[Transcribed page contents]
☆ ☆ ☆ ☆ ☆

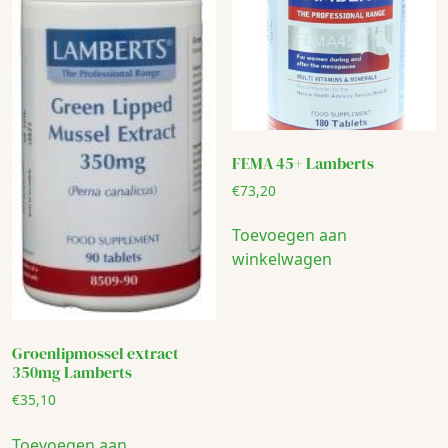
FEMA 45+ Lamberts
€
73,20
Toevoegen aan
winkelwagen
Groenlipmossel extract
350mg Lamberts
€
35,10
Toevoegen aan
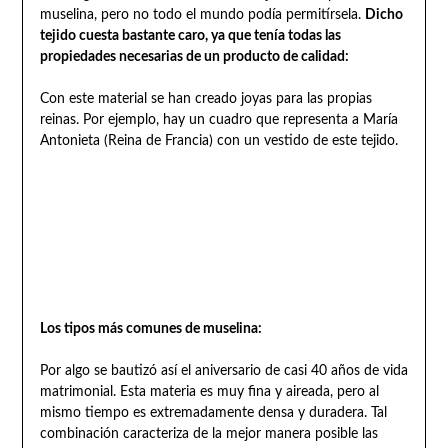
muselina, pero no todo el mundo podía permitírsela.
Dicho
tejido cuesta bastante caro, ya que tenía todas las
propiedades necesarias de un producto de calidad:
Con este material se han creado joyas para las propias
reinas. Por ejemplo, hay un cuadro que representa a María
Antonieta (Reina de Francia) con un vestido de este tejido.
Los tipos más comunes de muselina:
Por algo se bautizó así el aniversario de casi 40 años de vida
matrimonial. Esta materia es muy fina y aireada, pero al
mismo tiempo es extremadamente densa y duradera. Tal
combinación caracteriza de la mejor manera posible las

☆ ☆ ☆ ☆ ☆

[Task item]
The line containing "winkelwagen" marks the start: set down exactly that line and every line after it through the last line of the data, without any pictures.

[Answer to this exercise]
winkelwagen
Groenlipmossel extract
350mg Lamberts
€
35,10
Toevoegen aan
muselina, pero no todo el mundo podía permitírsela.
Dicho
tejido cuesta bastante caro, ya que tenía todas las
propiedades necesarias de un producto de calidad:
Con este material se han creado joyas para las propias
reinas. Por ejemplo, hay un cuadro que representa a María
Antonieta (Reina de Francia) con un vestido de este tejido.
Los tipos más comunes de muselina:
Por algo se bautizó así el aniversario de casi 40 años de vida
matrimonial. Esta materia es muy fina y aireada, pero al
mismo tiempo es extremadamente densa y duradera. Tal
combinación caracteriza de la mejor manera posible las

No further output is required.